Edward Bawden CBE RA (1903-1989)

A graphic designer and artist, Bawden was a leading figure in the Great Bardfield School of painting, whose works centred around figurative work thus differentiating the members from the St Ives School of abstractionists.

Bawden was born in Braintree in Essex. At the age of seven he was copying Louis Wain’s cat drawings as well as Burne Jones’s Morte d’Arthur series. He studied at Cambridge School of Art and the Royal College of Art, in the latter place meeting Eric Ravilious; Paul Nash taught the two of them describing them as “an extraordinary outbreak of talent”.

A successful freelance career followed with commissions from, inter alia London Transport, Curwen Press, Morley College, Fortnum & Mason, Imperial Airways. Shortly after his marriage in 1932 he moved to Great Bardfield, painting the surrounding countryside – in additional to his commercial work.
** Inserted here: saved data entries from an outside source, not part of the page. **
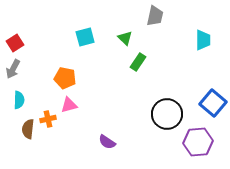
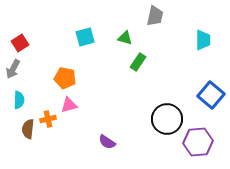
green triangle: rotated 28 degrees counterclockwise
red square: moved 5 px right
blue square: moved 2 px left, 8 px up
black circle: moved 5 px down
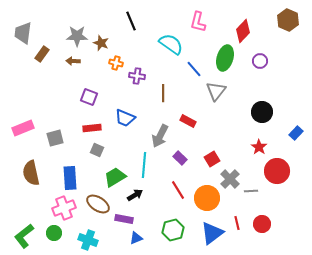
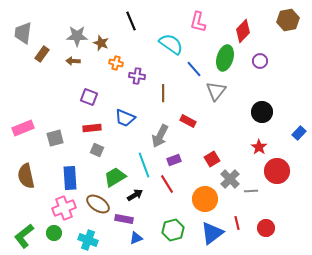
brown hexagon at (288, 20): rotated 25 degrees clockwise
blue rectangle at (296, 133): moved 3 px right
purple rectangle at (180, 158): moved 6 px left, 2 px down; rotated 64 degrees counterclockwise
cyan line at (144, 165): rotated 25 degrees counterclockwise
brown semicircle at (31, 173): moved 5 px left, 3 px down
red line at (178, 190): moved 11 px left, 6 px up
orange circle at (207, 198): moved 2 px left, 1 px down
red circle at (262, 224): moved 4 px right, 4 px down
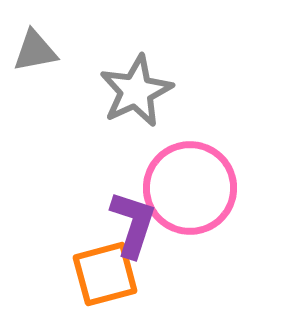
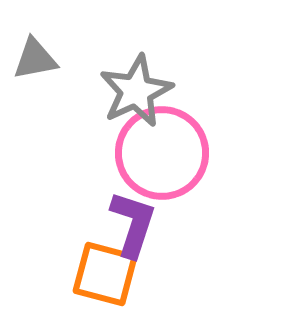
gray triangle: moved 8 px down
pink circle: moved 28 px left, 35 px up
orange square: rotated 30 degrees clockwise
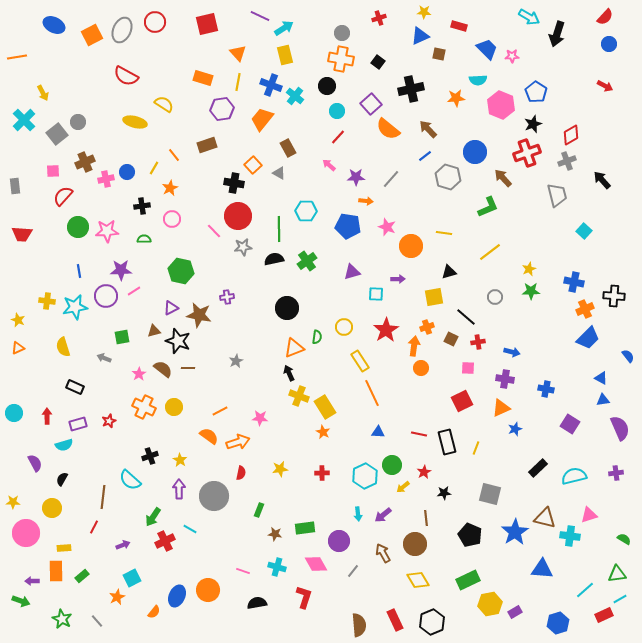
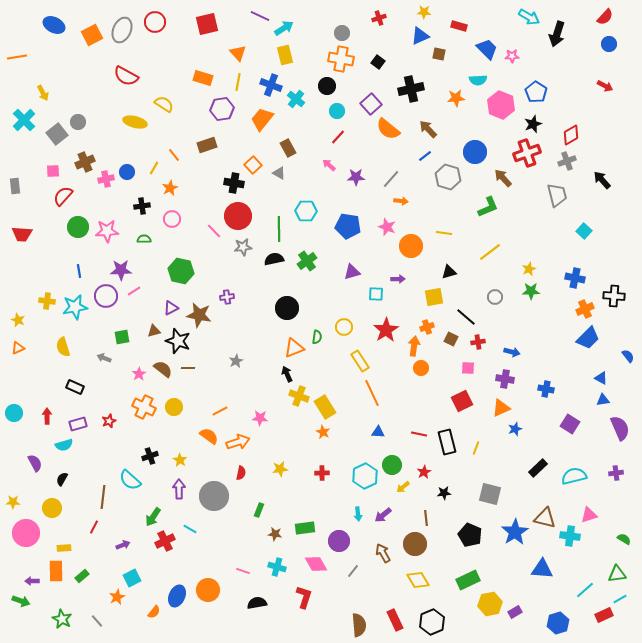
cyan cross at (295, 96): moved 1 px right, 3 px down
orange arrow at (366, 201): moved 35 px right
blue cross at (574, 282): moved 1 px right, 4 px up
black arrow at (289, 373): moved 2 px left, 1 px down
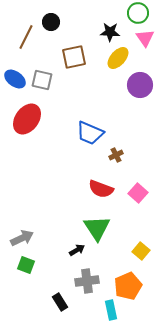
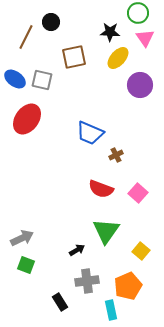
green triangle: moved 9 px right, 3 px down; rotated 8 degrees clockwise
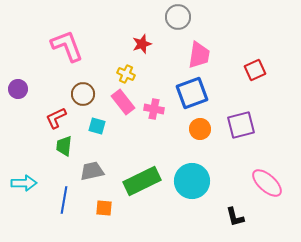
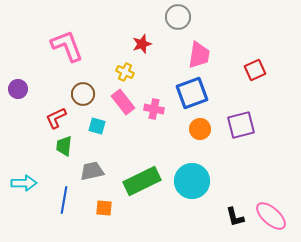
yellow cross: moved 1 px left, 2 px up
pink ellipse: moved 4 px right, 33 px down
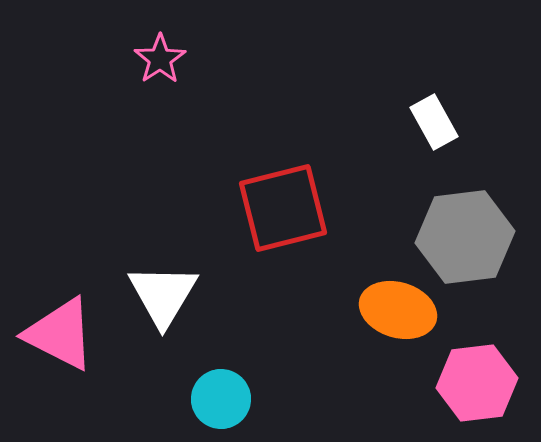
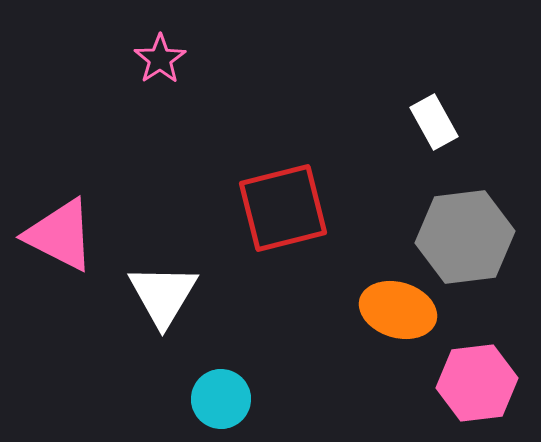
pink triangle: moved 99 px up
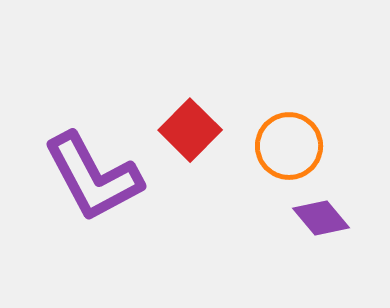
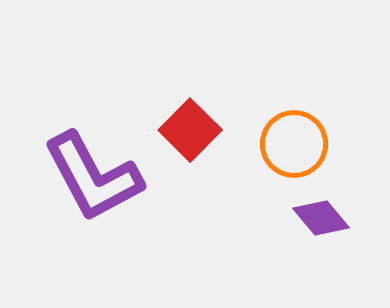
orange circle: moved 5 px right, 2 px up
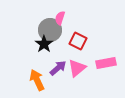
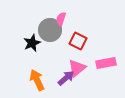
pink semicircle: moved 1 px right, 1 px down
black star: moved 12 px left, 1 px up; rotated 12 degrees clockwise
purple arrow: moved 8 px right, 10 px down
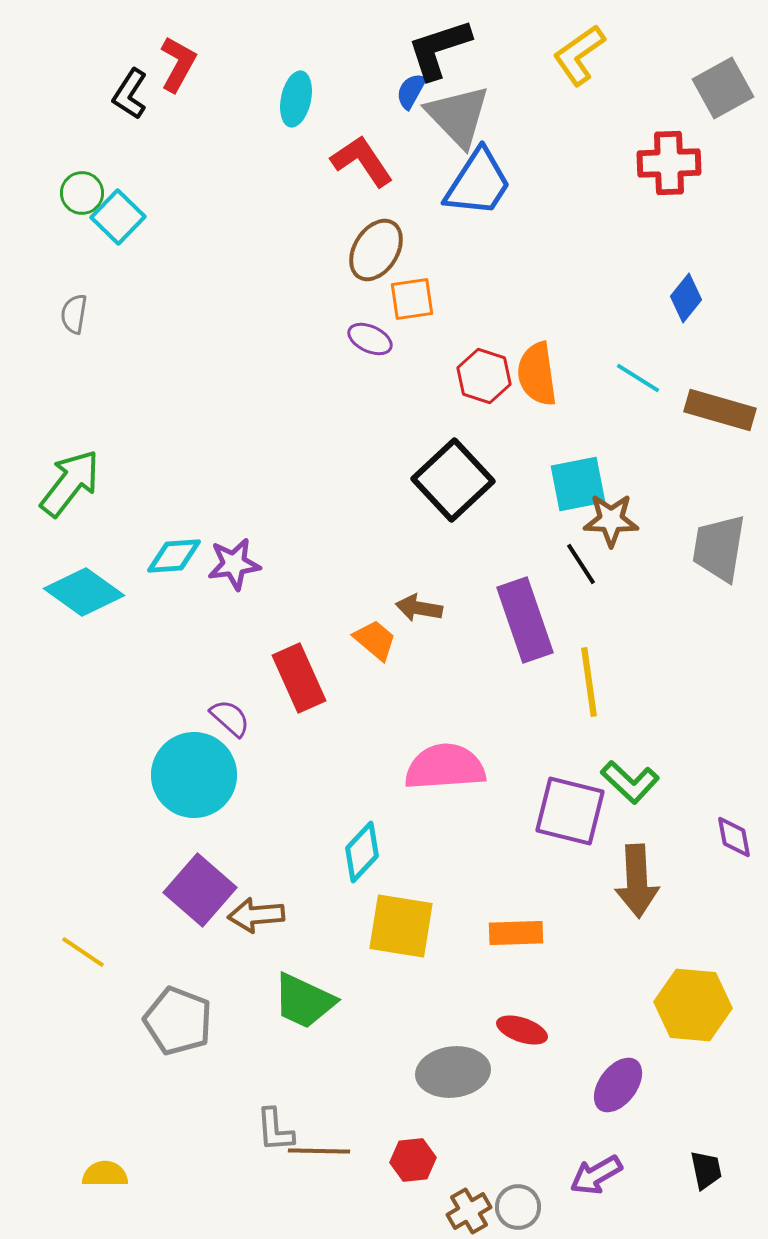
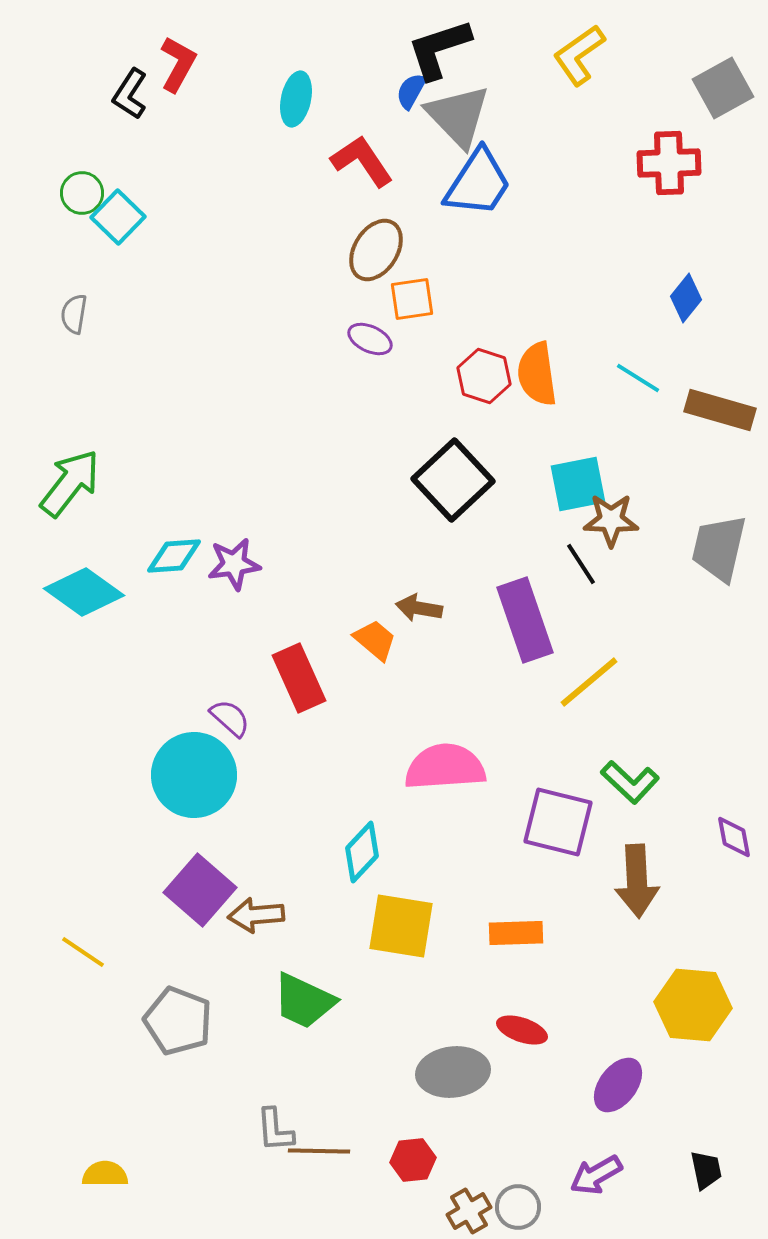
gray trapezoid at (719, 548): rotated 4 degrees clockwise
yellow line at (589, 682): rotated 58 degrees clockwise
purple square at (570, 811): moved 12 px left, 11 px down
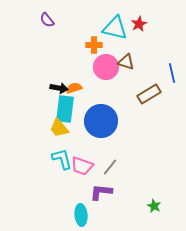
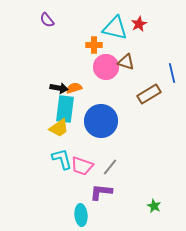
yellow trapezoid: rotated 85 degrees counterclockwise
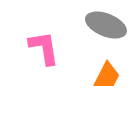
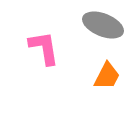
gray ellipse: moved 3 px left
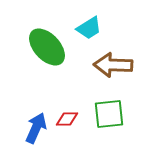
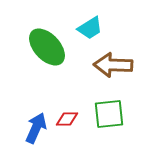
cyan trapezoid: moved 1 px right
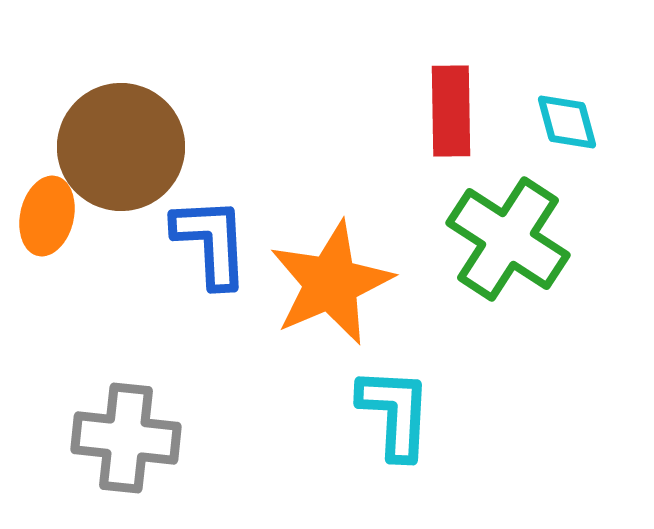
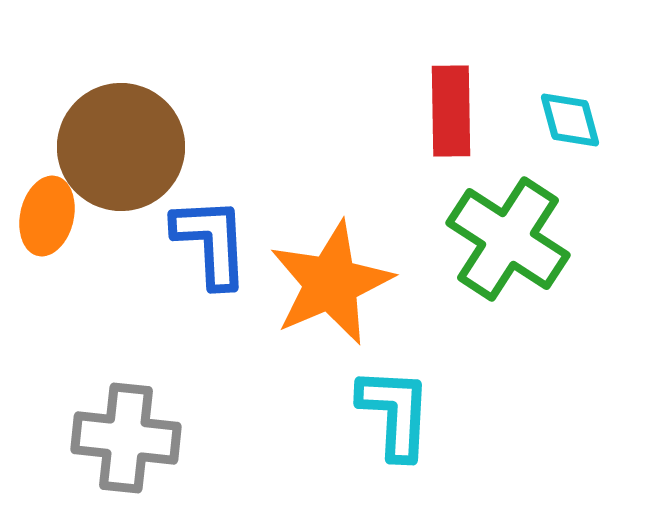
cyan diamond: moved 3 px right, 2 px up
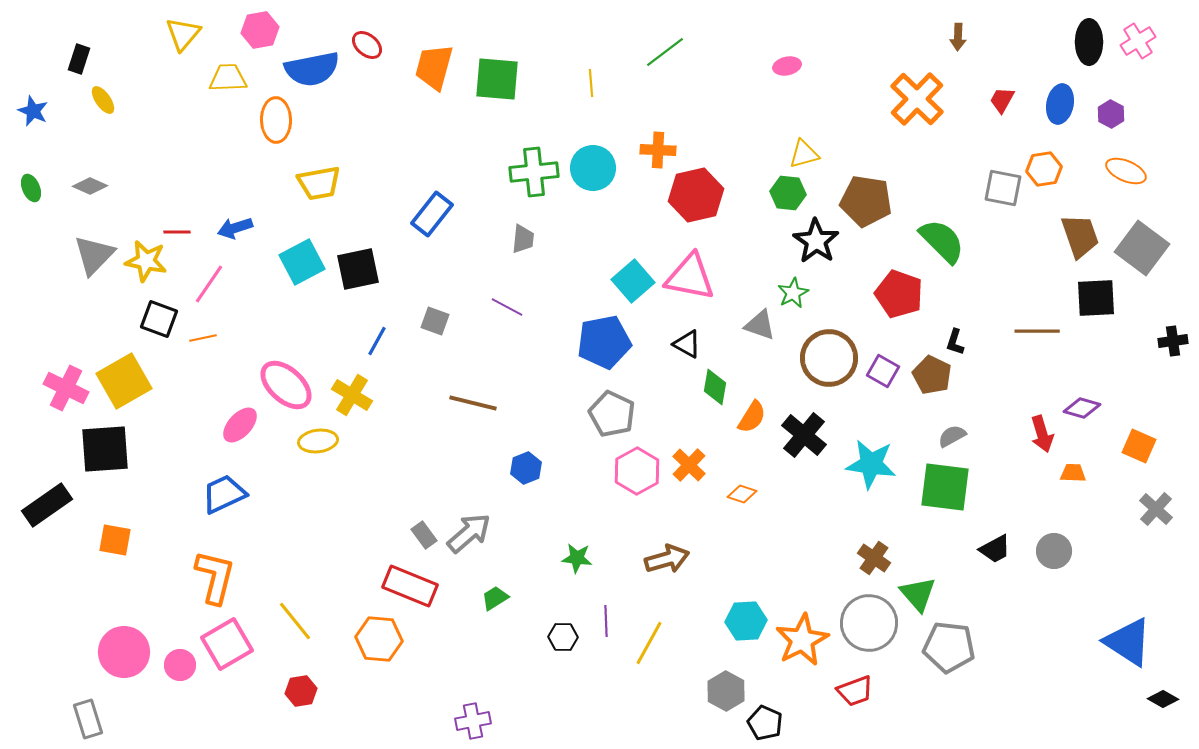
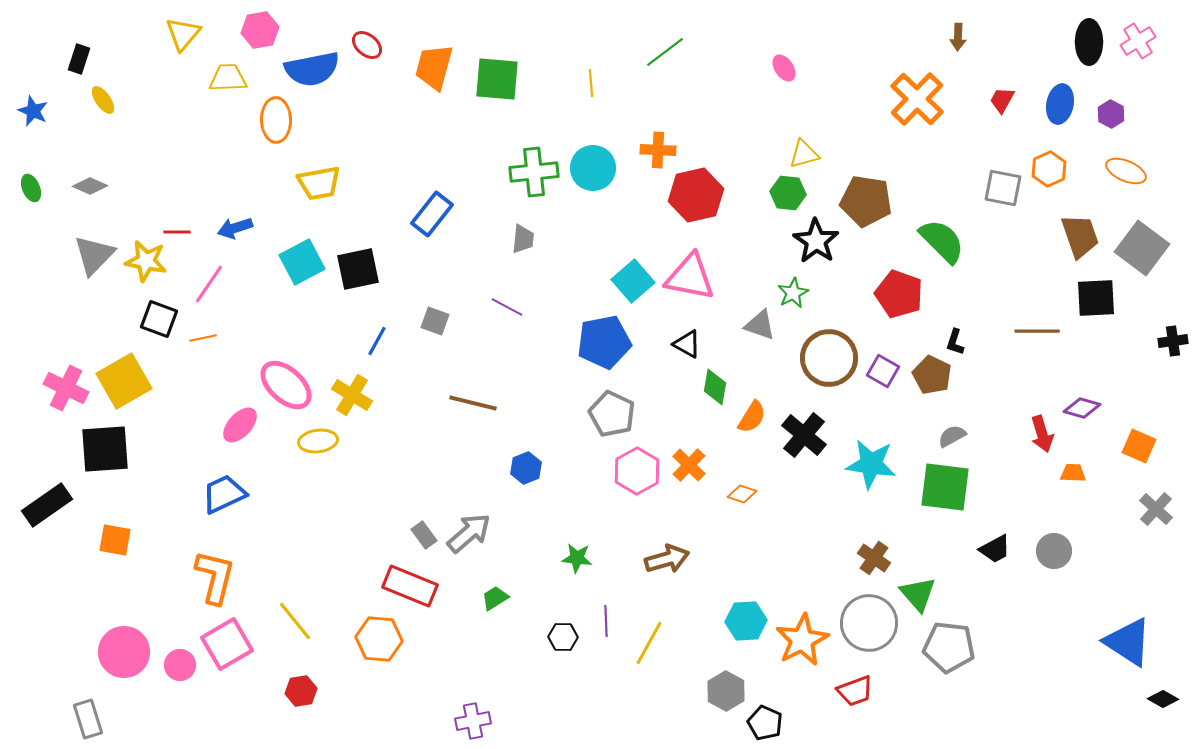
pink ellipse at (787, 66): moved 3 px left, 2 px down; rotated 68 degrees clockwise
orange hexagon at (1044, 169): moved 5 px right; rotated 16 degrees counterclockwise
An official War Artist during the war, he travelled widely and spent two months in a Vichy internment camp following the torpedoing of the RMS Laconia.

His post war career involved more painting, more illustration work and other commercial design, including the Festival of Britain in 1951, which he interspersed with teaching at the RCA, Goldsmiths, Royal Academy Schools and Leicester Polytechnic.